The chemistry community have long had some special information retrieval challenges (such as searching chemical structures) and have always been in the vanguard of search development. It was at an American Chemical Society meeting in Miami in 1957 that Luhn gave a paper on A Statistical Approach to Mechanized Encoding and Searching of Literary Information in which (in effect) he set out the constituent elements of a search application.
The following year Luhn published a paper on his work at IBM in which (according to the abstract) “excerpts of technical papers and magazine articles that serve the purposes of conventional abstracts have been created entirely by automatic means. In the exploratory research described, the complete text of an article in machine-readable form is scanned by an IBM 704 data-processing machine and analyzed in accordance with a standard program. Statistical information derived from word frequency and distribution is used by the machine to compute a relative measure of significance, first for individual words and then for sentences. Sentences scoring highest in significance are extracted and printed out to become the “auto-abstract.” A visionary approach. Luhn also proposed that the frequency of word occurrence in an article furnished a useful measurement of word significance. This is the origin of the now familiar term frequency – inverse document frequency model although it was not until 1972 that Karen Sparck-Jones developed a rigorous statistical basis for TF.IDF.
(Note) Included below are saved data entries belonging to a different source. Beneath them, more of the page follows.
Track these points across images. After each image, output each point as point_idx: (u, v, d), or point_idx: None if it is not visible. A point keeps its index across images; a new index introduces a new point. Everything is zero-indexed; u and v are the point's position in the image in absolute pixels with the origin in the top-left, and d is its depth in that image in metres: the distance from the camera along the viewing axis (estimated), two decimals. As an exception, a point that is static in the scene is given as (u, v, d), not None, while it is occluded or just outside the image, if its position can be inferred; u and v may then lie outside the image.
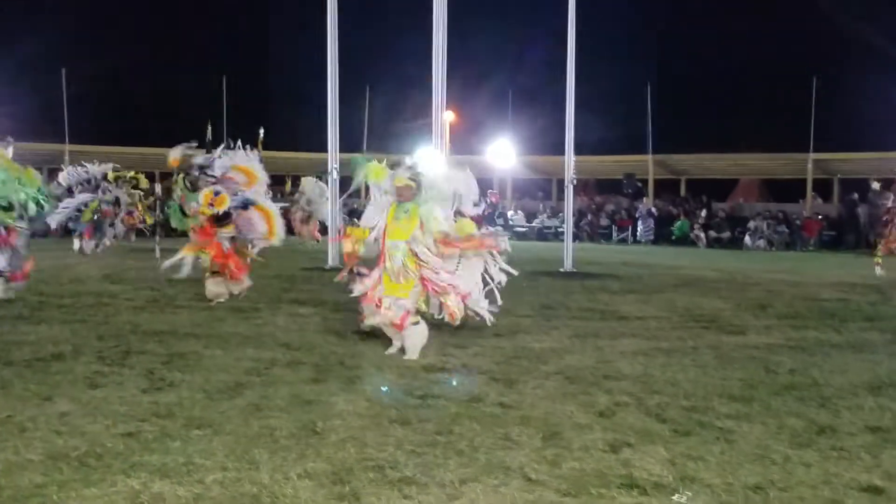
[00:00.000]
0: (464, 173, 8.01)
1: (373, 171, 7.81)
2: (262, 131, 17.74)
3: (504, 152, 34.25)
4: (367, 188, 8.21)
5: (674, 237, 30.25)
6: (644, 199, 33.46)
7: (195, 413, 5.43)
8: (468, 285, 7.81)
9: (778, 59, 38.67)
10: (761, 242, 28.94)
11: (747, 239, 29.22)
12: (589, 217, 32.91)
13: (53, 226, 17.34)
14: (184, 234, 12.02)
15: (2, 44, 34.54)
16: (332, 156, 16.95)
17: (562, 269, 16.65)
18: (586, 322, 9.72)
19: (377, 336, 8.04)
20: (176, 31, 41.50)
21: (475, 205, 8.10)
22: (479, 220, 27.95)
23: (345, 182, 22.98)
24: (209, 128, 17.12)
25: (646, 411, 5.70)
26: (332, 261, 16.16)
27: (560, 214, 28.35)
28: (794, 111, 33.45)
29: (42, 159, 24.41)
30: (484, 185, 36.34)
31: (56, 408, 5.47)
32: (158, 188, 25.90)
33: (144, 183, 22.13)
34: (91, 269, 14.64)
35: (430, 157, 12.90)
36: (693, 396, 6.13)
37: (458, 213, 7.95)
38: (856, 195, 29.61)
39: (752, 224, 29.76)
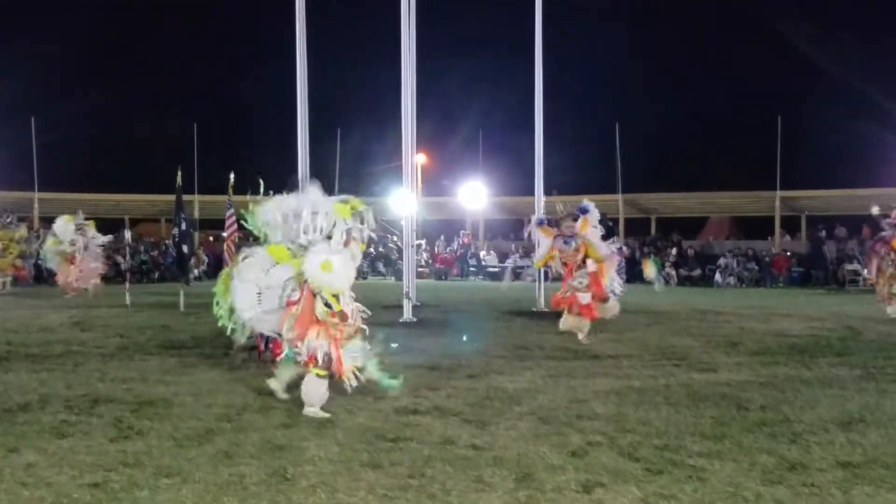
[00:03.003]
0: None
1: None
2: (232, 176, 17.70)
3: (475, 193, 34.44)
4: None
5: (646, 278, 30.34)
6: (615, 238, 33.66)
7: (164, 461, 5.35)
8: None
9: (744, 99, 39.40)
10: (731, 279, 29.17)
11: (717, 276, 29.44)
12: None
13: None
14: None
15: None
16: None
17: (535, 309, 16.70)
18: (560, 362, 9.72)
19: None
20: (146, 78, 41.57)
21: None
22: (452, 261, 28.16)
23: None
24: (179, 174, 17.06)
25: (618, 451, 5.69)
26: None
27: (532, 254, 28.43)
28: (761, 150, 33.98)
29: (12, 207, 24.20)
30: (456, 226, 36.64)
31: (22, 459, 5.38)
32: (128, 234, 25.79)
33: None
34: (62, 317, 14.46)
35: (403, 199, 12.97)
36: (665, 435, 6.14)
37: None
38: (823, 232, 30.02)
39: (722, 261, 30.00)
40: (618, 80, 40.73)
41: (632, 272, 30.74)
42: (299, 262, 6.89)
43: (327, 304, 6.80)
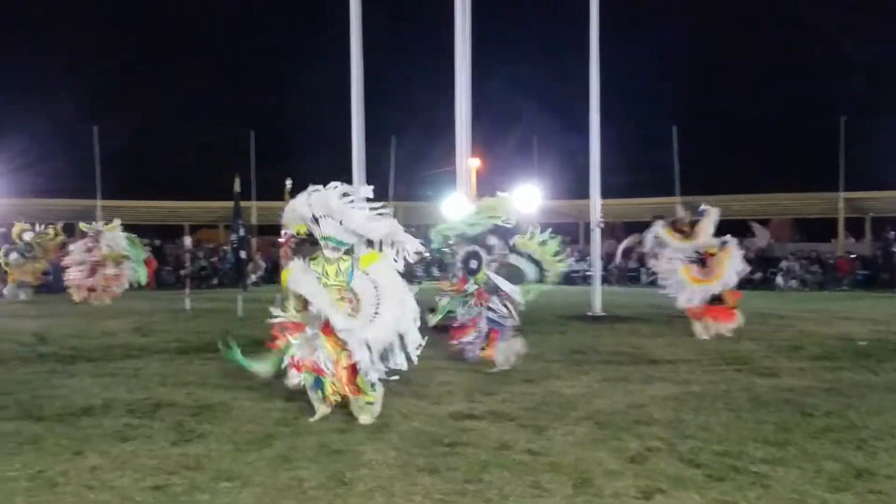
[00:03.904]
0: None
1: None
2: (289, 182, 17.88)
3: (530, 197, 34.28)
4: None
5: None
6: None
7: (224, 465, 5.42)
8: None
9: (806, 98, 38.64)
10: (793, 282, 28.61)
11: (779, 279, 28.89)
12: (617, 260, 32.71)
13: None
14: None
15: (37, 104, 35.43)
16: (359, 204, 17.04)
17: (590, 313, 16.56)
18: (616, 366, 9.63)
19: (402, 383, 8.01)
20: (204, 87, 42.28)
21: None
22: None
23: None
24: (237, 180, 17.28)
25: (678, 457, 5.61)
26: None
27: (587, 258, 28.23)
28: (824, 150, 33.29)
29: (75, 215, 24.80)
30: (510, 229, 36.51)
31: (86, 462, 5.49)
32: (188, 241, 26.21)
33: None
34: (122, 323, 14.75)
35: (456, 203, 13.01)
36: (726, 441, 6.03)
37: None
38: (892, 233, 29.25)
39: (784, 264, 29.44)
40: (675, 80, 40.22)
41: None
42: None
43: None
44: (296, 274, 6.70)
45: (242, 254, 18.08)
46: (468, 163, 16.04)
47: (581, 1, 17.74)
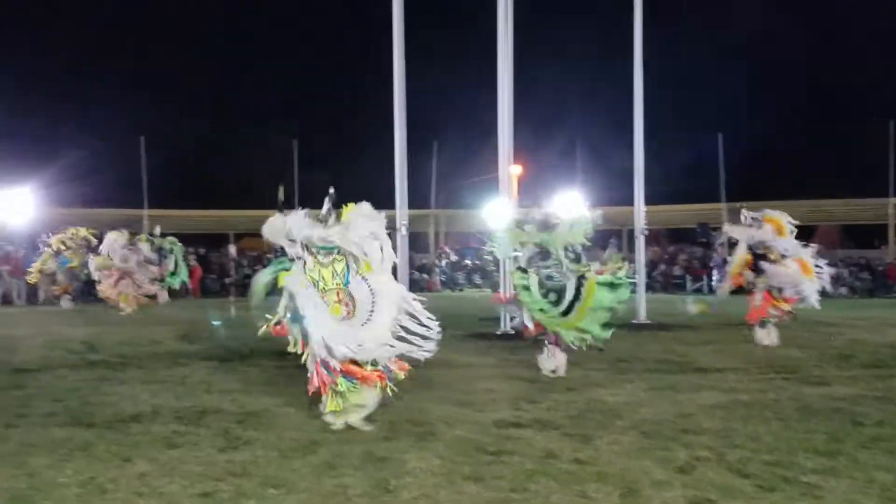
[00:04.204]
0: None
1: None
2: (332, 190, 18.00)
3: (571, 203, 34.10)
4: None
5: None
6: (717, 248, 32.85)
7: (270, 472, 5.45)
8: None
9: (854, 102, 38.02)
10: (843, 290, 28.13)
11: (828, 286, 28.38)
12: (661, 267, 32.44)
13: None
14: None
15: (85, 115, 36.10)
16: (401, 212, 17.08)
17: (635, 321, 16.40)
18: (662, 374, 9.53)
19: (446, 390, 8.03)
20: (248, 97, 42.75)
21: None
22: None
23: (413, 238, 23.20)
24: (281, 189, 17.41)
25: (727, 466, 5.52)
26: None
27: (631, 265, 28.04)
28: (873, 154, 32.73)
29: (122, 224, 25.18)
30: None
31: (135, 468, 5.55)
32: (233, 249, 26.49)
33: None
34: (169, 331, 14.93)
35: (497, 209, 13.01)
36: (776, 451, 5.93)
37: None
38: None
39: (832, 271, 28.94)
40: (720, 85, 39.81)
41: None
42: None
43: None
44: (292, 283, 6.75)
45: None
46: (510, 169, 16.00)
47: (625, 5, 17.64)
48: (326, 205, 7.26)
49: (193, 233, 33.63)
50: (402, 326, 6.95)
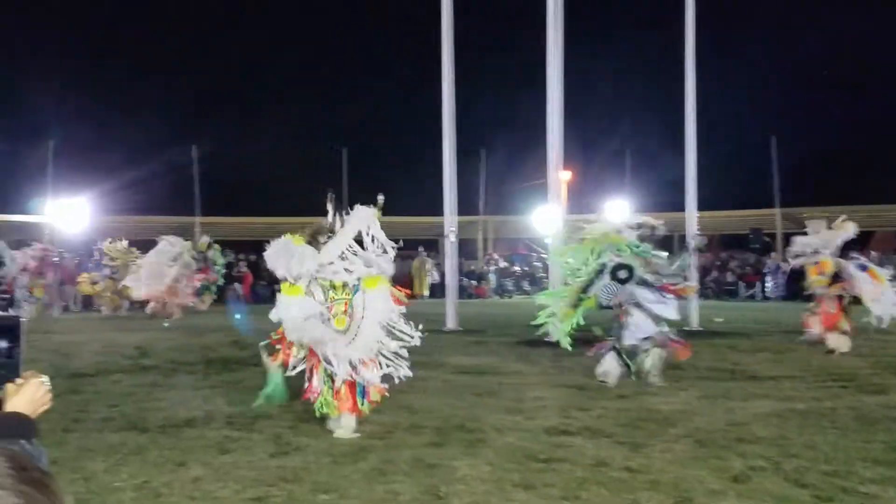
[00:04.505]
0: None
1: None
2: (381, 198, 18.09)
3: (622, 210, 33.85)
4: None
5: (807, 293, 28.96)
6: (772, 254, 32.35)
7: (321, 477, 5.47)
8: None
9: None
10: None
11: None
12: (714, 274, 32.01)
13: None
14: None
15: (137, 124, 36.74)
16: (450, 219, 17.12)
17: (687, 328, 16.18)
18: (715, 382, 9.39)
19: (495, 398, 8.00)
20: (297, 106, 43.14)
21: None
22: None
23: (462, 245, 23.22)
24: (330, 196, 17.54)
25: (784, 476, 5.42)
26: (450, 324, 16.19)
27: (683, 272, 27.71)
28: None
29: (175, 231, 25.59)
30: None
31: (189, 473, 5.61)
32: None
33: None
34: (220, 336, 15.10)
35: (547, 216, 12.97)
36: (834, 460, 5.80)
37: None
38: None
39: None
40: (774, 88, 39.22)
41: (792, 289, 29.57)
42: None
43: None
44: (283, 299, 6.90)
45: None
46: (559, 175, 15.93)
47: (676, 9, 17.49)
48: (331, 211, 7.51)
49: (244, 240, 34.03)
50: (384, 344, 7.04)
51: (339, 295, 6.98)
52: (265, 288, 29.38)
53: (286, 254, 7.01)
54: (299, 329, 6.78)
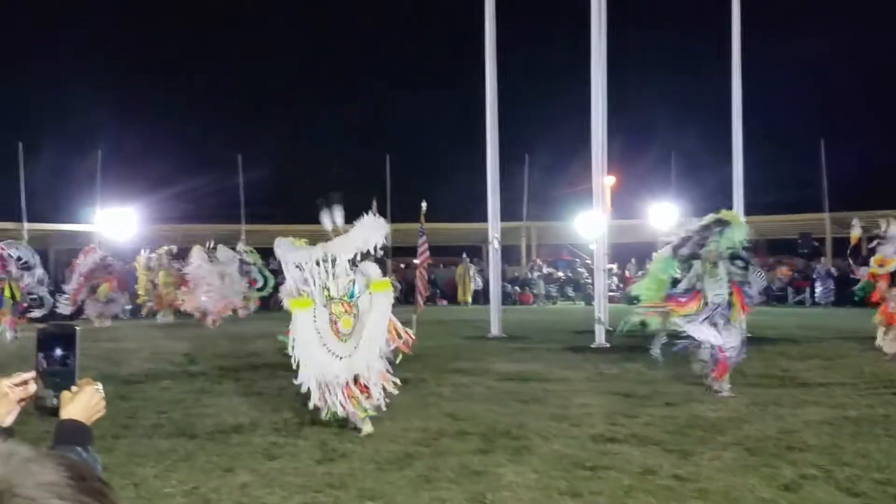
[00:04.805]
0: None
1: None
2: (424, 204, 18.16)
3: (666, 214, 33.53)
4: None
5: (857, 298, 28.44)
6: (822, 259, 31.82)
7: (367, 484, 5.48)
8: None
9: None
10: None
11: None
12: (764, 280, 31.54)
13: None
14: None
15: (182, 134, 37.30)
16: (493, 225, 17.09)
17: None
18: (764, 389, 9.24)
19: (541, 405, 7.95)
20: (342, 113, 43.46)
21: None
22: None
23: (505, 251, 23.17)
24: (374, 204, 17.63)
25: (836, 485, 5.32)
26: (494, 330, 16.15)
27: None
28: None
29: (220, 239, 25.88)
30: (647, 248, 35.79)
31: (237, 479, 5.65)
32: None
33: None
34: (266, 343, 15.21)
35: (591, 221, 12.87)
36: (887, 469, 5.68)
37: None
38: None
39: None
40: (822, 90, 38.57)
41: (842, 293, 29.04)
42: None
43: None
44: (298, 315, 7.33)
45: (379, 275, 18.39)
46: (604, 181, 15.82)
47: (721, 11, 17.30)
48: (328, 217, 7.77)
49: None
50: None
51: (337, 295, 7.28)
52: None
53: (289, 248, 7.55)
54: (303, 354, 7.26)
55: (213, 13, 43.63)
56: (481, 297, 27.94)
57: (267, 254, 20.87)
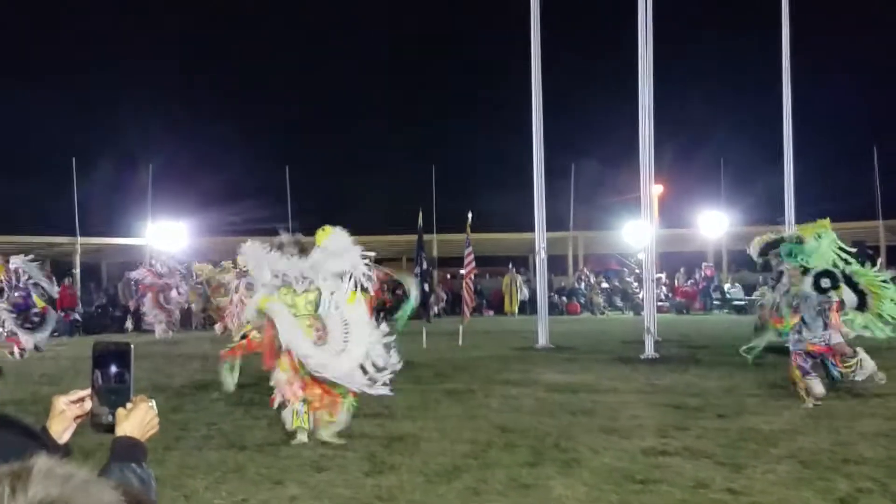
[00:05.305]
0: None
1: None
2: (470, 215, 18.20)
3: (716, 223, 33.14)
4: None
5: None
6: (877, 267, 31.18)
7: (415, 497, 5.47)
8: None
9: None
10: None
11: None
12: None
13: None
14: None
15: (232, 148, 37.79)
16: (540, 235, 17.03)
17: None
18: (820, 401, 9.05)
19: (590, 417, 7.88)
20: (387, 126, 43.76)
21: None
22: (694, 294, 26.88)
23: (552, 261, 23.08)
24: (420, 214, 17.71)
25: (891, 498, 5.21)
26: (542, 341, 16.07)
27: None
28: None
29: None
30: (696, 257, 35.39)
31: (286, 491, 5.68)
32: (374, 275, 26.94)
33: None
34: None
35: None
36: (947, 482, 5.53)
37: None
38: None
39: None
40: (874, 96, 37.88)
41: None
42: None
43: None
44: (274, 307, 7.23)
45: (426, 286, 18.46)
46: (652, 190, 15.69)
47: (771, 18, 17.08)
48: (286, 239, 7.77)
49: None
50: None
51: (301, 311, 7.35)
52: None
53: (258, 256, 7.56)
54: (289, 339, 7.08)
55: (262, 31, 44.28)
56: (528, 307, 27.83)
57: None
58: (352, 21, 45.78)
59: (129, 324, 24.51)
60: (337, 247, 7.51)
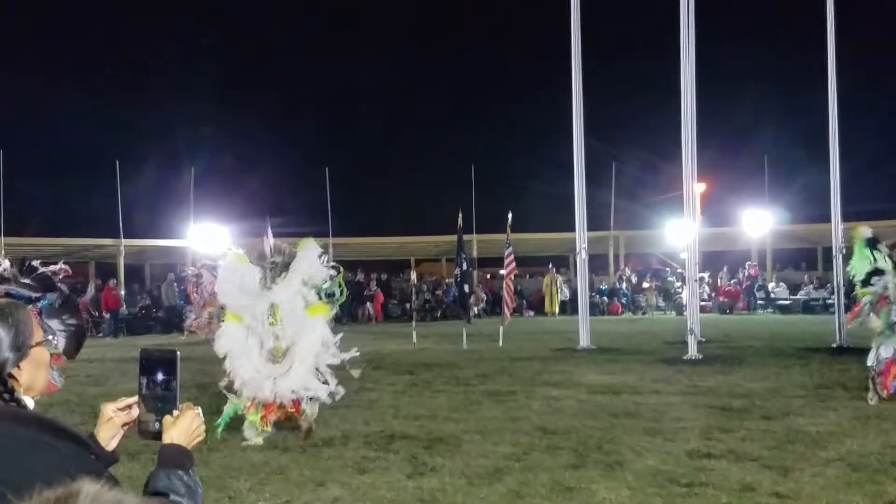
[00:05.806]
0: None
1: None
2: (510, 216, 18.15)
3: (760, 221, 32.68)
4: None
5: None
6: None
7: (458, 499, 5.46)
8: None
9: None
10: None
11: None
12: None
13: None
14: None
15: (272, 150, 38.13)
16: (581, 235, 16.92)
17: (834, 345, 15.44)
18: (868, 403, 8.88)
19: (633, 418, 7.80)
20: (427, 128, 43.84)
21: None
22: (737, 294, 26.53)
23: (593, 260, 22.92)
24: (460, 215, 17.70)
25: (947, 504, 5.07)
26: (583, 342, 15.97)
27: (828, 285, 26.55)
28: None
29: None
30: (740, 256, 34.92)
31: (329, 493, 5.70)
32: (414, 275, 27.06)
33: None
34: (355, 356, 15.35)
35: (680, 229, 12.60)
36: None
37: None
38: None
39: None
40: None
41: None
42: None
43: None
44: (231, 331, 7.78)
45: (465, 286, 18.45)
46: (694, 188, 15.51)
47: (815, 15, 16.80)
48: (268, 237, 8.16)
49: (375, 259, 34.66)
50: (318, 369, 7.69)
51: (276, 321, 7.62)
52: (396, 306, 29.91)
53: (233, 277, 7.82)
54: (234, 367, 7.64)
55: (301, 37, 44.57)
56: (568, 307, 27.70)
57: (353, 266, 21.11)
58: (388, 21, 46.00)
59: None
60: (302, 258, 7.87)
In 1959 Maron and Kuhns wrote a seminal paper entitled On Relevance, Probabilistic Indexing and Information Retrieval in which they defined ‘relevance’ and the use of ‘probabilistic indexing’ to allow a computing machine, given a request for information, to make a statistical inference and derive a number (which they called the “relevance number”) for each document, which would be a measure of the probability that the document will satisfy the given request. The result of a search would then be an ordered list of those documents which satisfy the request ranked according to their probable relevance. The importance of the paper is that Maron and Kuhns then evaluated their proposal through a manual (rather than computer-based) trial, so setting out not only the fundamental principle of determining the probability that a document was relevant but the importance of system evaluation.Fifty years later Maron published a short account of the background to this paper in which he provides a fascinating insight in how he and Kuhns developed this principle.
Although Maron and Kuhns had shown that a probabilistic approach was superior to a Boolean approach virtually all of what might be seen as the first generation of commercial search applications used Boolean logic because the challenge of calculating a ‘relevance number’ had yet to be solved. It is of note that Maron was at the Rand Corporation as a spin off, System Development Corporation, played an important role in search development. Another important development in 1959 was the establishment of the Augmentation Research Center at Stanford Research Institute under the direction of Doug Engelbart.
So by the end of the 1950s almost all the core elements were in place, including understanding the required modularity of the search process, the benefits of a probabilistic view of document retrieval (rather than using Boolean operators), the concepts of precision, recall and relevance, and the value of testing and evaluation. What was needed now was computing power. In the 1960s California would forces with Massachusetts in the quest to scale up search and make it widely available within and outside of the organisation.